Under Irrigation ministry, TRS government redesigned the project Pranahitha-chevella project on the grounds that the original plan had too many environmental obstacles and had very low water storage provision — only about 16.5 tmc ft. After conducting a highly advanced Light Detection and Ranging (LiDAR) survey for a couple of months, the government separated the original component serving the Adilabad area as the Pranahitha project and renamed the rest as Kaleshwaram by redesigning the head works, storage capacity and the canal system based on the data of availability of water at different locations along the course of the Godavari and its tributaries. The Kaleshwaram project has provision for the storage of about 148 tmc ft with plans of utilising 180 tmc ft by lifting at least 2 tmc ft water every day for 90 flood days. The project is designed to irrigate 7,38,851 hectares (over 18.47 lakh acres) uplands in the erstwhile districts of Karimnagar, Nizamabad, Warangal, Medak, Nalgonda and Ranga Reddy.
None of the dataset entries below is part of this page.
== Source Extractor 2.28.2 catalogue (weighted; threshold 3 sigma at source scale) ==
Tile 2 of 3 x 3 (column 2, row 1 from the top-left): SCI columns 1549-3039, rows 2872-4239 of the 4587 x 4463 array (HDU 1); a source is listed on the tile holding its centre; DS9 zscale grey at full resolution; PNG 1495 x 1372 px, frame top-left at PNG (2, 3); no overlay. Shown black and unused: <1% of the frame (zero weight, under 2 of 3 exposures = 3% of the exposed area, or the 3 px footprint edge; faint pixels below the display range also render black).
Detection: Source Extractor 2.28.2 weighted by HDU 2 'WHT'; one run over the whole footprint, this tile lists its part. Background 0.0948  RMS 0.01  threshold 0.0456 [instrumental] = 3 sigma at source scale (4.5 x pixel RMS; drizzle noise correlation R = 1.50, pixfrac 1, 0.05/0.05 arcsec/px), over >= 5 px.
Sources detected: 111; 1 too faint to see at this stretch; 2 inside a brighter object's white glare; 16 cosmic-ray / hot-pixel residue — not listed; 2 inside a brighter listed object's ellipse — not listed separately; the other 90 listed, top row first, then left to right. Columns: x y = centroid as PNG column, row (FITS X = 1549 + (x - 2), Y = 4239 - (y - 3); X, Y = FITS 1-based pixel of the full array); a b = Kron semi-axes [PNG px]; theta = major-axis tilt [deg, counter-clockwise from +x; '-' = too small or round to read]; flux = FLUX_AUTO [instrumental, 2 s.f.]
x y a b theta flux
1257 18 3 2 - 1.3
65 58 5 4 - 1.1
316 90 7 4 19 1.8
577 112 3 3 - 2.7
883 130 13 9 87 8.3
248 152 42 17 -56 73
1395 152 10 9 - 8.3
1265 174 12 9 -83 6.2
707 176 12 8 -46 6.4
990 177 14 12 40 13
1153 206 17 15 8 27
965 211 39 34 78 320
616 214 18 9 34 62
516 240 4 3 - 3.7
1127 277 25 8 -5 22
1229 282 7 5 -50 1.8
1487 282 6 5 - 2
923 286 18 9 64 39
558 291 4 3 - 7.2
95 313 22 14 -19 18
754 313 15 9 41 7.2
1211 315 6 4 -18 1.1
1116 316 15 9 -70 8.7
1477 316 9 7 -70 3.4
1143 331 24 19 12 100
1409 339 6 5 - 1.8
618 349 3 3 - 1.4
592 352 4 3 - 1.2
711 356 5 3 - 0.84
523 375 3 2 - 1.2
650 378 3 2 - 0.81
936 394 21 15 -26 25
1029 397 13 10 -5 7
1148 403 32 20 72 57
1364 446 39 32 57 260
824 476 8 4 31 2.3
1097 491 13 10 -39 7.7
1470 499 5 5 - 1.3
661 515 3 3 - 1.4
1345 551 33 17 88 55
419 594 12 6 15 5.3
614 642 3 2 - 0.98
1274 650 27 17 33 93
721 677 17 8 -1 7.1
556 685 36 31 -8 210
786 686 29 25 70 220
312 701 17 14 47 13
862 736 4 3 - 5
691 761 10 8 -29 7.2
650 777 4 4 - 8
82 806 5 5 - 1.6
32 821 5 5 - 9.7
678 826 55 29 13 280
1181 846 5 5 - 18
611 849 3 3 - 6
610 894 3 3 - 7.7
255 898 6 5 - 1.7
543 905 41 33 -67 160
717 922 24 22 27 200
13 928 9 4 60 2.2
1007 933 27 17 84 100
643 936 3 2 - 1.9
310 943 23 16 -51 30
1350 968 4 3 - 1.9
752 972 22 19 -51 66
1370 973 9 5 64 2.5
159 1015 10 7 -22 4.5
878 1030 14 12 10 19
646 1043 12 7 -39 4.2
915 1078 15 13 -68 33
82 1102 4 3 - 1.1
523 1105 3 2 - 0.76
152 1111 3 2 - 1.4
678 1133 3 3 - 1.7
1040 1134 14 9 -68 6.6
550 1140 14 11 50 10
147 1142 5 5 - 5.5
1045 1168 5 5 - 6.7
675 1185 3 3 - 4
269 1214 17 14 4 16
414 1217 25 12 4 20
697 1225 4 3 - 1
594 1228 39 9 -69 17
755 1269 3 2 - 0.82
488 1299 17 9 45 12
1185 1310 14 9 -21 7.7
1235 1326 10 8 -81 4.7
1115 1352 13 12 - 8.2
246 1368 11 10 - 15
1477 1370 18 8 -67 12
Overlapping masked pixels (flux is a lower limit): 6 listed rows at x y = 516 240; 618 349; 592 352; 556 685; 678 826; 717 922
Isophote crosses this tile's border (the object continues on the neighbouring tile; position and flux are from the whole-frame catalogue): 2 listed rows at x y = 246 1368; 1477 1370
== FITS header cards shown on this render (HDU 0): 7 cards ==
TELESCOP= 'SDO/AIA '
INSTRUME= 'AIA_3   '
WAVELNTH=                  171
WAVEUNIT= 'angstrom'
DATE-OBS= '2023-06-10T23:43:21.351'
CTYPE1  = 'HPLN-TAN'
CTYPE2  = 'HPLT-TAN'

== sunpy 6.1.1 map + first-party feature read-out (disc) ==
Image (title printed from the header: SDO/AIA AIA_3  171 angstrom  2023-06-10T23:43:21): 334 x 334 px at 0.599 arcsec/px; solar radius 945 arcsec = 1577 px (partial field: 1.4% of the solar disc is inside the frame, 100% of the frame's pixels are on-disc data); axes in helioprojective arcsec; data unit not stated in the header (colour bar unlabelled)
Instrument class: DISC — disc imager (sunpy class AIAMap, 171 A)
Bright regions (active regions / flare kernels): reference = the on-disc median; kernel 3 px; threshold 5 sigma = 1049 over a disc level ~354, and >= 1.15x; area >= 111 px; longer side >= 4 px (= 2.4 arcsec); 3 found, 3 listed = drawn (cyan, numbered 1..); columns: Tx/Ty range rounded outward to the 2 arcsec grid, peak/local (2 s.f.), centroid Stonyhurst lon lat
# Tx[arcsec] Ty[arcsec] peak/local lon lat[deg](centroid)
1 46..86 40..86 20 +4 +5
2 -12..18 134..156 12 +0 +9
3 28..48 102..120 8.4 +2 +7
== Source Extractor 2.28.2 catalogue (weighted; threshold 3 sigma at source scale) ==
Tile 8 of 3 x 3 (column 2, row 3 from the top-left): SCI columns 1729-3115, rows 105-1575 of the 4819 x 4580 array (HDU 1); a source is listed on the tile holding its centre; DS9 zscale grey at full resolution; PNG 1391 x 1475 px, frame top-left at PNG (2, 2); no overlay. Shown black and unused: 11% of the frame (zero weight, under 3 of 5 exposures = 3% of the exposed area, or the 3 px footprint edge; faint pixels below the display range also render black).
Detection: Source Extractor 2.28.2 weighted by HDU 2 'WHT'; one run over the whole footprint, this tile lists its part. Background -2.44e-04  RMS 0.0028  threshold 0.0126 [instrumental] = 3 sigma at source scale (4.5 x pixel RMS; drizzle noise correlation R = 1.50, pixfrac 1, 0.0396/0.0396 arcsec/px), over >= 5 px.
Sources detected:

== Party troubleshooter ==
Harish Rao has close association with party cadre. Cadre often refer to him as party troubleshooter. He played key role during 2014 elections in all Telangana especially in United Medak district and other districts in Northern Telangana. He also took the complete responsibility of by election, 2014: Medak and Narayankhed by elections, TRS party won with huge majority on both the occasions.

==Controversies==
During his tenure as the Irrigation Minister of Telangana, Rao has undertaken an irrigation project as Kaleshwaram Lift Irrigation Project, which was touted as the world's largest multi-stage lift irrigation project. The Comptroller and Auditor General (CAG) of India has come out with a damning report on the project in Feb 2024, which says it was economically unviable from the start and details the massive cost overruns, possible undue benefits accrued to contractors for the supply and commissioning of pumps, motors, etc., and the poor planning involved. The project costs have likely exceeded to Rs. 1.47 lakh crores (US$17.698 billion), as against Rs. 81,911 crores (US$9.87 billion) projected to the Central Water Commission (CWC). This report was released within a year after the Medigadda barrage sank. The National Dam Safety Authority (NDSA) found that the Medigadda barrage is severely compromised, rendering it useless unless fully renovated.